> _Problem to solve_: Every line of the data that contains the string "maps" must be copied.

Records from a collection:
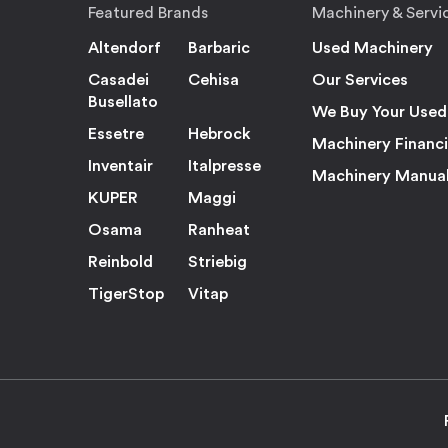
Featured Brands
Machinery & Servi
Altendorf
Barbaric
Used Machinery
Casadei
Cehisa
Our Services
Busellato
We Buy Your Used
Essetre
Hebrock
Machinery Financ
Inventair
Italpresse
Machinery Manua
KUPER
Maggi
Osama
Ranheat
Reinbold
Striebig
TigerStop
Vitap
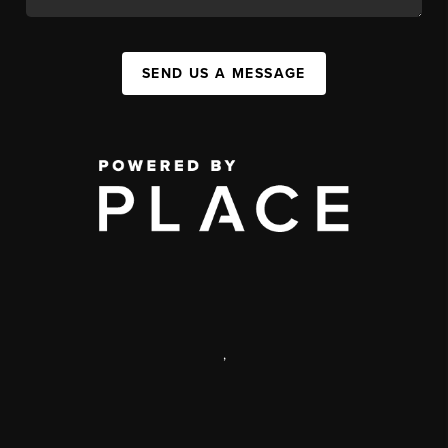
SEND US A MESSAGE
,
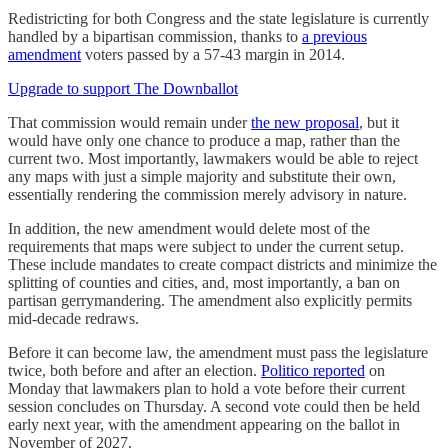
Redistricting for both Congress and the state legislature is currently
handled by a bipartisan commission, thanks to
a previous
amendment
voters passed by a 57-43 margin in 2014.
Upgrade to support The Downballot
That commission would remain under
the new proposal
, but it
would have only one chance to produce a map, rather than the
current two. Most importantly, lawmakers would be able to reject
any maps with just a simple majority and substitute their own,
essentially rendering the commission merely advisory in nature.
In addition, the new amendment would delete most of the
requirements that maps were subject to under the current setup.
These include mandates to create compact districts and minimize the
splitting of counties and cities, and, most importantly, a ban on
partisan gerrymandering. The amendment also explicitly permits
mid-decade redraws.
Before it can become law, the amendment must pass the legislature
twice, both before and after an election.
Politico reported
on
Monday that lawmakers plan to hold a vote before their current
session concludes on Thursday. A second vote could then be held
early next year, with the amendment appearing on the ballot in
November of 2027.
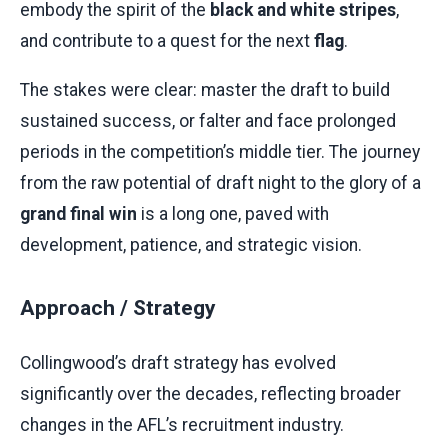
embody the spirit of the
black and white stripes
,
and contribute to a quest for the next
flag
.
The stakes were clear: master the draft to build
sustained success, or falter and face prolonged
periods in the competition’s middle tier. The journey
from the raw potential of draft night to the glory of a
grand final win
is a long one, paved with
development, patience, and strategic vision.
Approach / Strategy
Collingwood’s draft strategy has evolved
significantly over the decades, reflecting broader
changes in the AFL’s recruitment industry.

> _Response to this exercise_:
any maps with just a simple majority and substitute their own,
requirements that maps were subject to under the current setup.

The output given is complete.